I joined the lab in 2020 on a project in collaboration with, and funded by, Eli Lilly and Company. I started off investigating how inflammatory signals associated with neurodegeneration, and Alzheimer’s Disease (AD) in particular, propagate from one brain cell type to another. For this purpose, I was interested in establishing more physiologically relevant in vitro models of human brain cells and used induced pluripotent stem cell (iPSC) technology to derive both neurons, astrocytes and microglia, which can be studied both on their own and in co-culture to elucidate their cross-talk.

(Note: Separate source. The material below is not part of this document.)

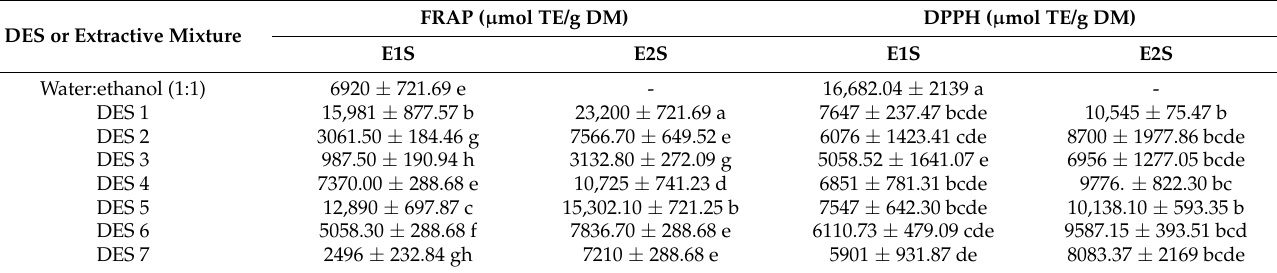
Table 9. Antioxidant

More recently, I have been working on understanding the apparent connection between the AD risk-factor gene BIN1, and the release of the disease-relevant protein tau by microglia. BIN1 is the second highest genetic risk factor for sporadic AD, but exactly how it conveys this risk is not entirely clear. However, lowering the expression of BIN1 has been shown to lower the amount of tau associated with extracellular vesicles released by microglia. This could be important, as pathological forms of tau can propagate between brain cells and cause normal tau in a healthy cell to aggregate, thereby spreading the disease throughout the brain. We think microglia is an important cell-type in this propagation, as part of their normal “job” involves clearing up aggregated proteins, like tau, but they might be unable to fully degrade it, and end up disposing of tau in extracellular vesicles.
As part of the Partners in Tau collaboration with UC Santa Barbara, I am exploring how manipulating the level of BIN1 in iPSC-derived microglia affects their processing and release of tau.
I find that being high up and upside-down helps get ideas flowing, so I achieve this outside the lab through acrobatics and by performing on an aerial hoop or trapeze on a regular basis.